AutoMedBench: エージェント型AIモデルによる医用自動研究に向けて

要旨

自律エージェントは、孤立した予測タスクや短形式の臨床質問応答を超え、エンドツーエンドの医療AI研究ワークフローを支援することがますます期待されている。しかし、既存の医療エージェントベンチマークは主に最終出力を評価するため、研究プロセス内でのエージェントの挙動に対する可視性が限られている。このギャップに対処するため、我々はAutoMedBenchを提案する。これは、多様な医用画像およびマルチモーダル推論タスクにわたる自律型医療AI研究のためのワークフロー認識型ベンチマークであり、エージェントの実行を統一された5段階のワークフロー（S1-S5：計画、セットアップ、検証、推論、提出）に整理するものである。本ベンチマークは、各実行で平均33エージェントターンからなる長期的タスクで構成され、セグメンテーション、画像強調、視覚的質問応答（VQA）、レポート生成、病変検出の5つの研究トラックにわたる。各タスクはLiteとStandardの2つの難易度レベルで評価され、これらは同一のデータと評価指標を使用するが、タスク概要の足場かけの量が異なる。また、各実行は最終タスク性能とS1-S5段階スコアの両方を用いて採点され、初期タスク概要から最終提出成果物までの段階別分析を可能にする。数千の記録された実行にわたる段階別スコアリングにより、Validate（検証）が平均的に最も弱いワークフロー段階である一方、Setup（セットアップ）が最も強いことが明らかになり、これは現在のエージェントがパイプラインの信頼性を検証することよりも、実行可能にすることに優れていることを示唆している。実行後のエラー分析はさらに、検証と提出の失敗がタグ付けされたエラーを支配しており、それぞれ発火コードの37.7%と38.1%を占め、一方でタスク理解エラーは0.9%と稀であることを示している。また、1つの発火エラーコードを持つ実行は、平均的にエラーコードがない実行よりも全体スコアが48%低い。

English

Autonomous agents are increasingly expected to support end-to-end medical-AI research workflows, moving beyond isolated prediction tasks or short-form clinical question answering. However, existing medical agent benchmarks primarily evaluate final outputs, providing limited visibility into agent behavior within the research process. To address this gap, we present AutoMedBench, a workflow-aware benchmark for autonomous medical-AI research across diverse medical imaging and multimodal inference tasks, organizing agent execution into a unified five-stage workflow (S1-S5): Plan, Setup, Validate, Inference, and Submit. It comprises long-horizon tasks with each run averaging 33 agent turns, spanning five research tracks: segmentation, image enhancement, visual question answering (VQA), report generation, and lesion detection. Each task is evaluated under two difficulty tiers, Lite and Standard, which use the same data and metrics but differ in the amount of task-brief scaffolding, and each run is scored using both final task performance and S1-S5 stage scores, enabling stage-level analysis from the initial task brief to the final submitted artifact. Across thousands of recorded runs, stage-level scoring reveals that Validate is the weakest workflow stage on average, whereas Setup is the strongest, suggesting that current agents are better at making pipelines executable than at verifying their reliability.
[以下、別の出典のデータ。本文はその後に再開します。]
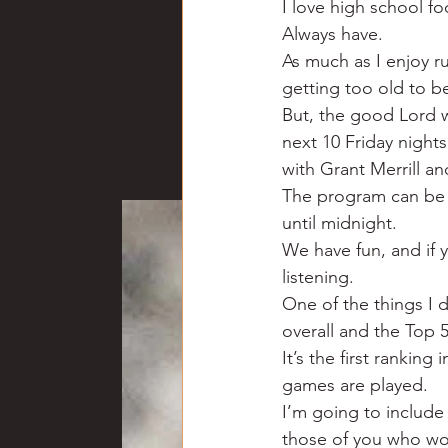
I love high school fo
Chili
Business
Civil
Always have.
As much as I enjoy r
getting too old to be
Education
Fishing
F
But, the good Lord wi
next 10 Friday night
with Grant Merrill a
Louisiana
Magazines
The program can be 
until midnight.
We have fun, and if y
listening.
One of the things I 
overall and the Top 5 
It’s the first ranking
games are played.
I’m going to include
those of you who wou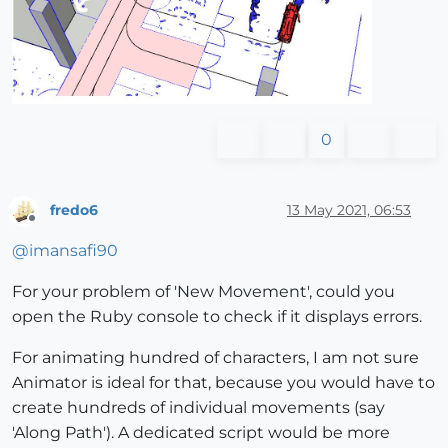
0
fredo6
13 May 2021, 06:53
Offline
@
imansafi90
For your problem of 'New Movement', could you
open the Ruby console to check if it displays errors.
For animating hundred of characters, I am not sure
Animator is ideal for that, because you would have to
create hundreds of individual movements (say
'Along Path'). A dedicated script would be more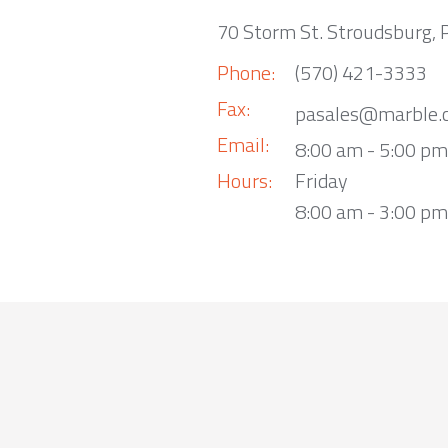
70 Storm St. Stroudsburg,
Phone:
(570) 421-3333
Fax:
pasales@marble.
Email:
8:00 am - 5:00 p
Hours:
Friday
8:00 am - 3:00 pm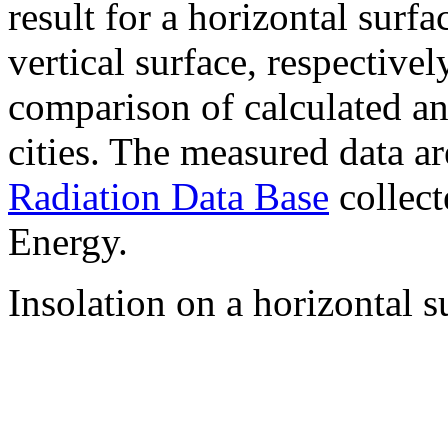
result for a horizontal surf
vertical surface, respectiv
comparison of calculated a
cities. The measured data a
Radiation Data Base
collect
Energy.
Insolation on a horizontal s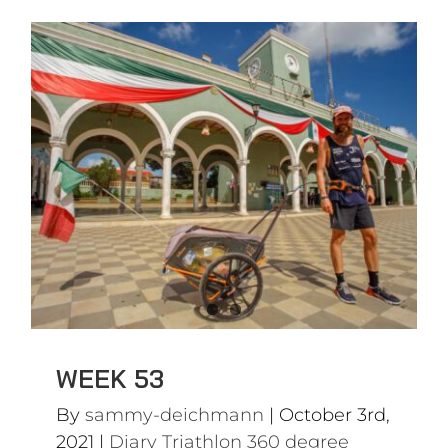
WEEK 53
Diary Triathlon 360 degree
WEEK 53
By
sammy-deichmann
|
October 3rd,
2021
|
Diary Triathlon 360 degree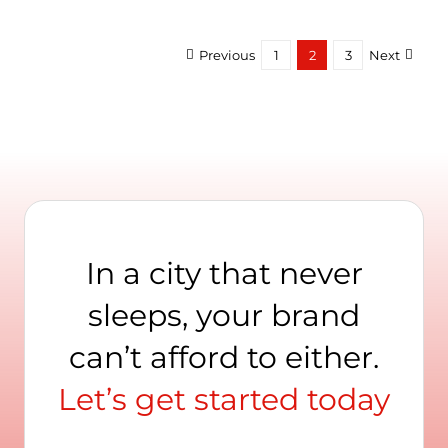
Lear
Abou
Logo
Previous
1
2
3
Next
Fro
Madi
Squa
Gard
In a city that never
sleeps, your brand
can’t afford to either.
Let’s get started today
Post-run error analysis further shows that verification and submission failures dominate tagged errors, accounting for 37.7% and 38.1% of fired codes respectively, whereas task-understanding errors are rare at 0.9%, and runs with one fired error code have a 48% lower overall score than runs with no error code on average.